As an aside, what motivated me to think about this is your past post on predicting goal differentials of the Football World Cup.

http://statmodeling.stat.columbia.edu/2014/07/15/stan-world-cup-update/

I really thought the uncertainty bars on your predicted goal differentials were too wide for it to be a good model but I’ve no way of knowing how much of that uncertainty reflects the true uncertainty in a game’s outcome versus just a poor model. There was some good discussion in the comments there but I never got a really good answer.

That’s where I’m coming from.

• The game is always going to come down to some official score, with no uncertainty in that score. In what sense is there a “true uncertainty in a game’s outcome” when after the fact the score will be a fixed thing?

The only uncertainty is in our knowledge of what that fixed thing will be!

• Keith O'Rourke says:

All clouds are clocks – Laplace

All clocks are clouds – Peirce

I am not sure who was most wrong.

• Chris G says:

> “Not making a decision is itself a decision.”

Absolutely. I say that myself from time to time. Your lead sentence is spot on: People don’t want to accept uncertainty, but sometimes uncertainty is the way of the world. If you have insufficient information to make an informed decision and the decision will get made for you if you do nothing that can be an uncomfortable spot – non-technical major life decisions are the ones that come to mind for me. Make your best guess given the information available to you and hope for the best – and hope that if you make the wrong call that your error is recoverable. (Ask me about my career choices… Actually, no, don’t;-)

7. Christian Hennig says:

For me robustness theory is still central to what seems to be the key issue here, namely modelling what happens if the model isn’t completely true. Tukey started this off, followed by Huber, Hampel, and more recently Laurie Davies.
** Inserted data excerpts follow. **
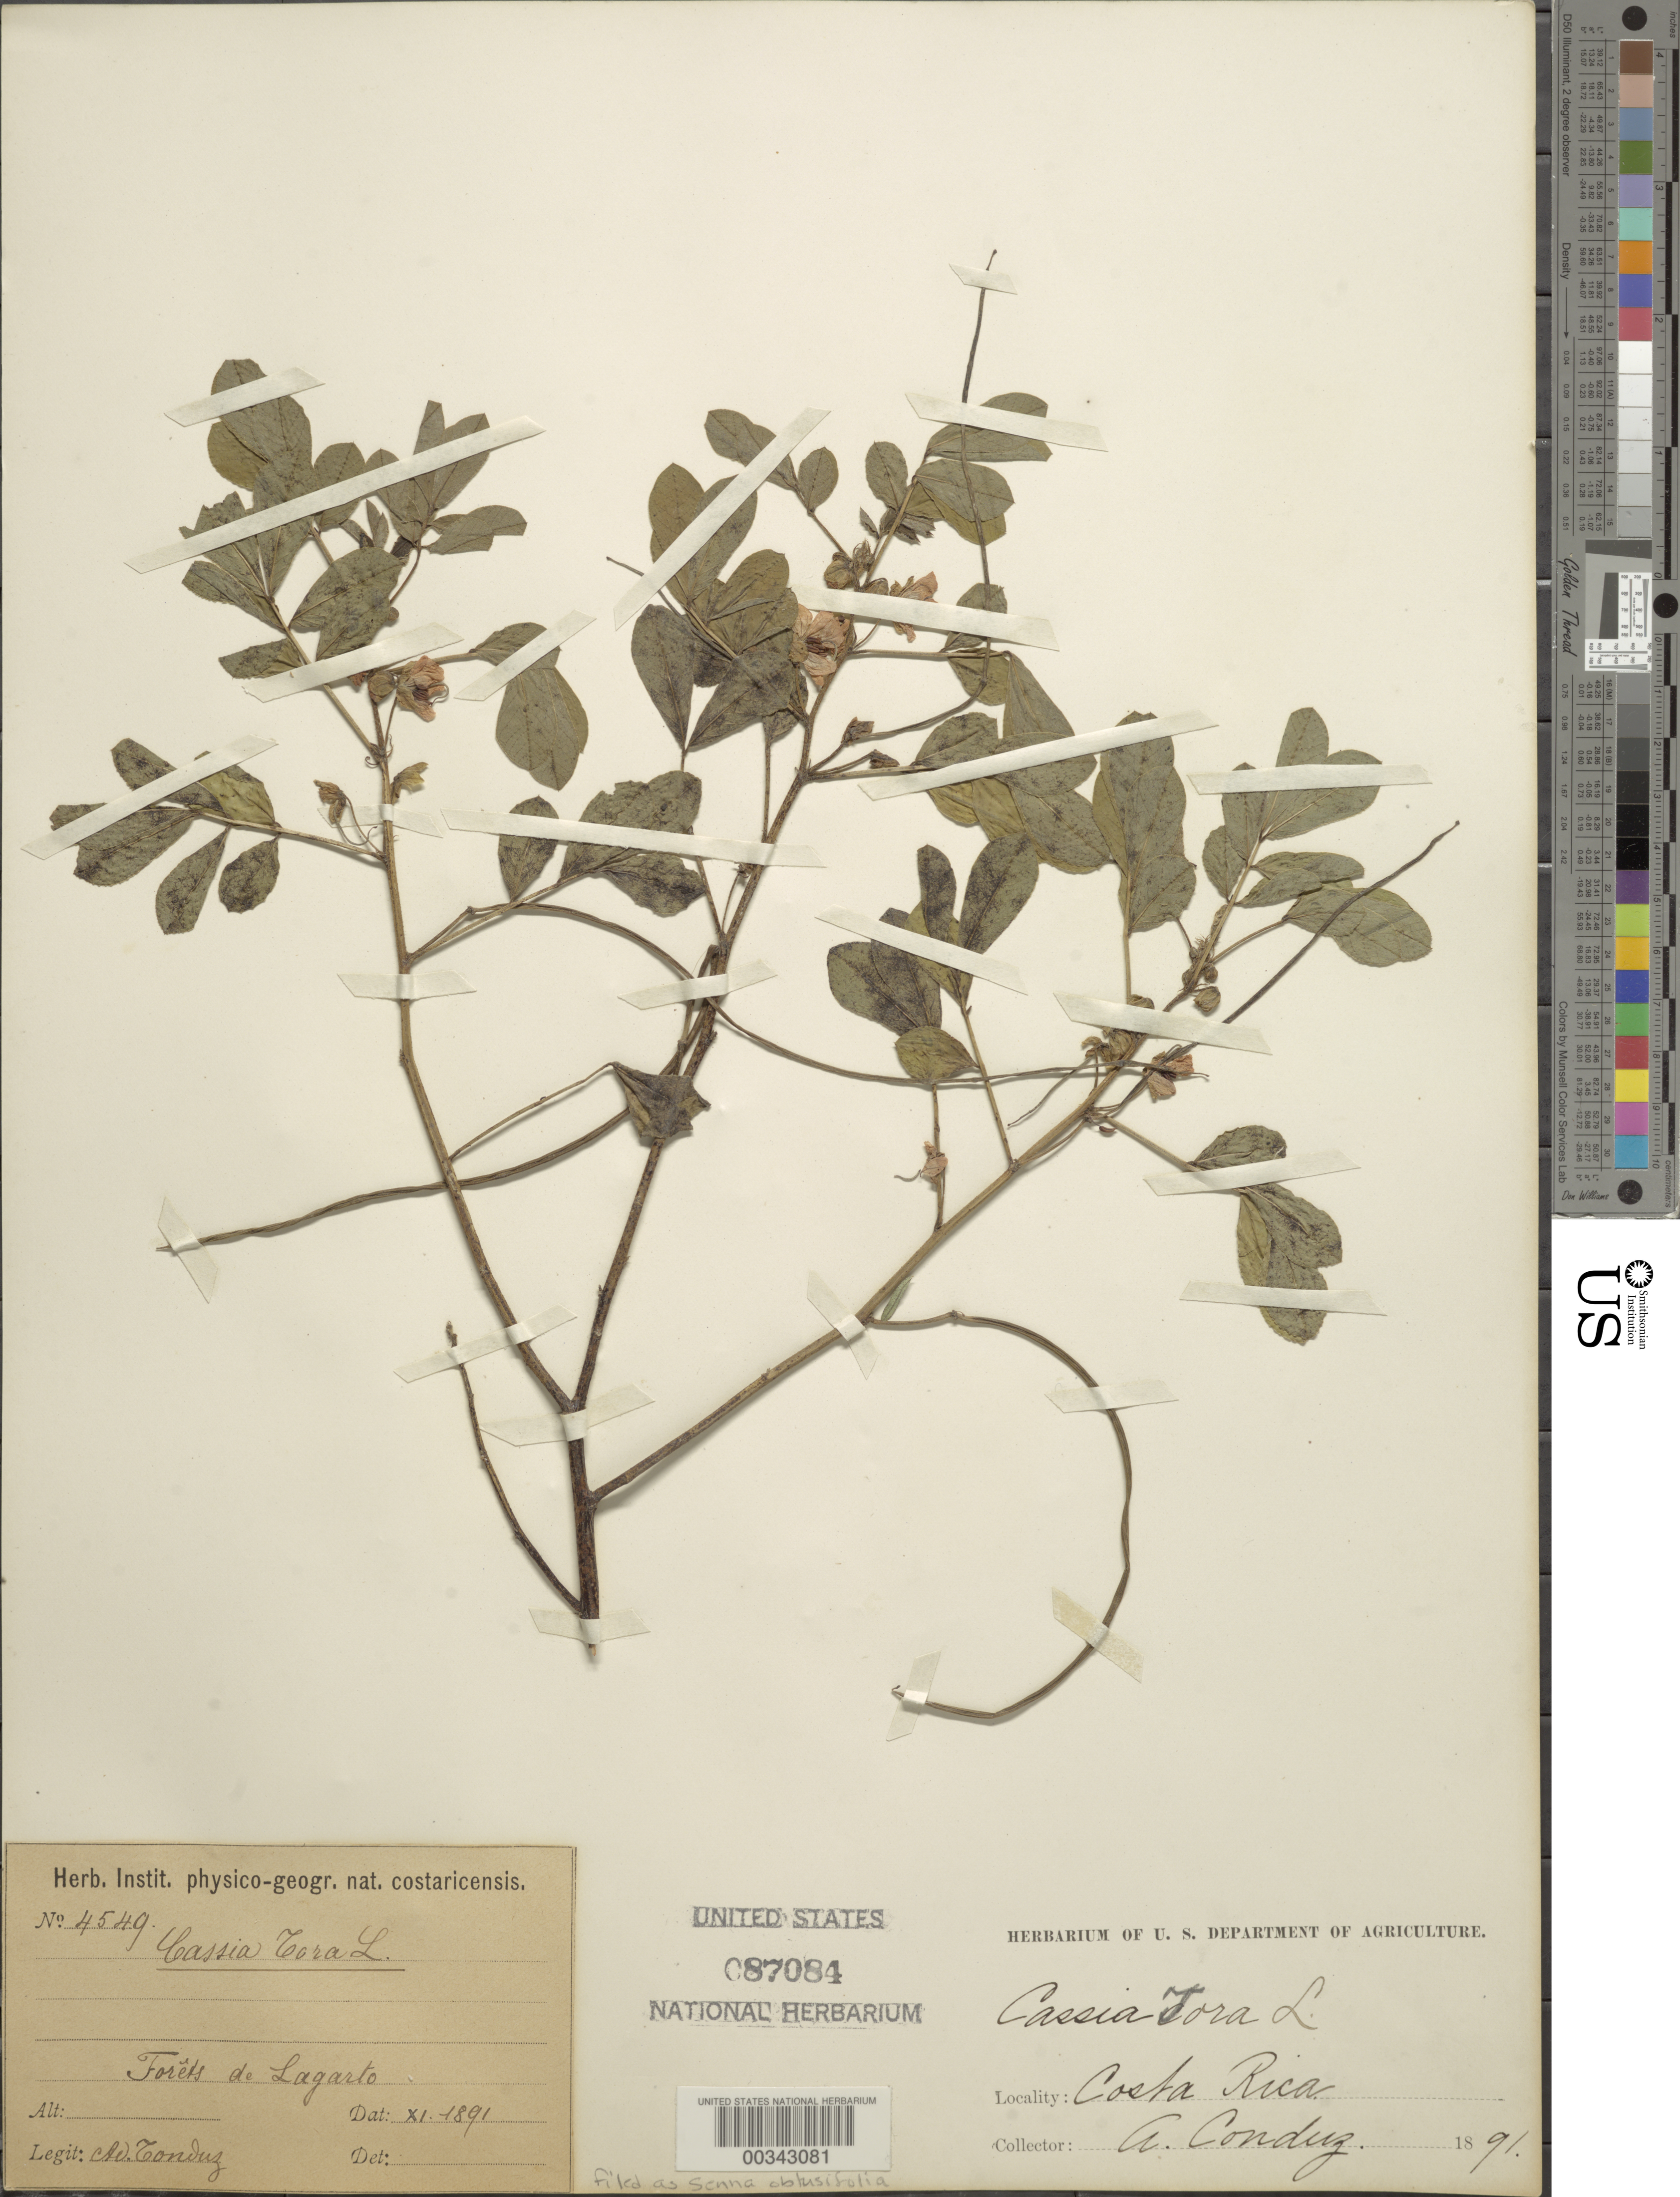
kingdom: Plantae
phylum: Tracheophyta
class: Magnoliopsida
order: Fabales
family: Fabaceae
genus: Senna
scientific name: Senna obtusifolia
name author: (L.) H.S. Irwin & Barneby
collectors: A. Tonduz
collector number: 4549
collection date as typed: Nov 1891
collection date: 1891-11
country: Costa Rica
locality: Lagarto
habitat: Forests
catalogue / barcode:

To me, this is a great advance, although it illustrates the limits of modelling as well. The neighbourhood models that are used in robustness theory are models themselves and come with assumptions (e.g., in many cases, i.i.d.), and one can always go one step further and ask, “what if the assumptions of robust models are violated, too?” In the robustness community people tend to talk about outliers as if there are “true outliers” in reality as reflected by the contamination neighbourhoods used in robustness theory distinguishing between “good observations” and “outliers”, but that’s a model, too. It may be more realistic than assuming having only “good observations”, but it doesn’t quite get “really real”.

Another thing:

> “the difference being that the data is part of the “real” world and the DGP is part of the “theoretical” world,”

We shouldn’t forget that in order to obtain measurements in many cases quite something is done to the unmeasured “real world”. When looking at data, we already look at a world that is shaped to quite some extent by theory-guided scientific activity. (I believe that the theory of measurement is something most statisticians should care much more about than they do.)